Can you render the lines of the records, starting at the line that contains "Новый уровень минимальной зарпл" and ending at the line that contains "норму. Увеличение МРОТ почти на", as a JSON list of strings with one string per line and blank lines left out?

------ Material shown

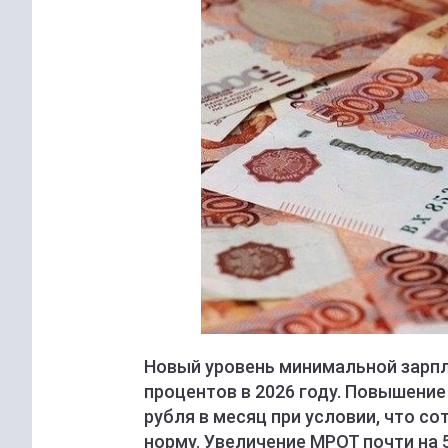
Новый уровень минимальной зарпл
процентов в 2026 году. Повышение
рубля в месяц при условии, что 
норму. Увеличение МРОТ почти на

------------
------ Material shown

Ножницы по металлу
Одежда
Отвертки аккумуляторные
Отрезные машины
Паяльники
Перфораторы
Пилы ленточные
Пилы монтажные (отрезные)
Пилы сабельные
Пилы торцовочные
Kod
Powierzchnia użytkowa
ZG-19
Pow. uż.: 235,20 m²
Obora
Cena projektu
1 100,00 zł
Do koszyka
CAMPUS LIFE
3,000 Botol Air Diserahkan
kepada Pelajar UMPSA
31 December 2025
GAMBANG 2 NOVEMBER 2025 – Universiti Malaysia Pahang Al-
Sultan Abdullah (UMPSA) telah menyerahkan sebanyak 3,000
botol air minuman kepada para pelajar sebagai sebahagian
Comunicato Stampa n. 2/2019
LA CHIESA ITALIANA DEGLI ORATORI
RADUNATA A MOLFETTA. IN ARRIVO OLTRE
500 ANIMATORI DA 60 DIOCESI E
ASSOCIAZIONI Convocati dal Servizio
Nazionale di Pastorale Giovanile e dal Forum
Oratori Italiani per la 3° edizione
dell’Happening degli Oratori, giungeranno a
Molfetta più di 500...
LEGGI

------------

> _Answer section_
[
  "Новый уровень минимальной зарпл",
  "процентов в 2026 году. Повышение",
  "рубля в месяц при условии, что ",
  "норму. Увеличение МРОТ почти на"
]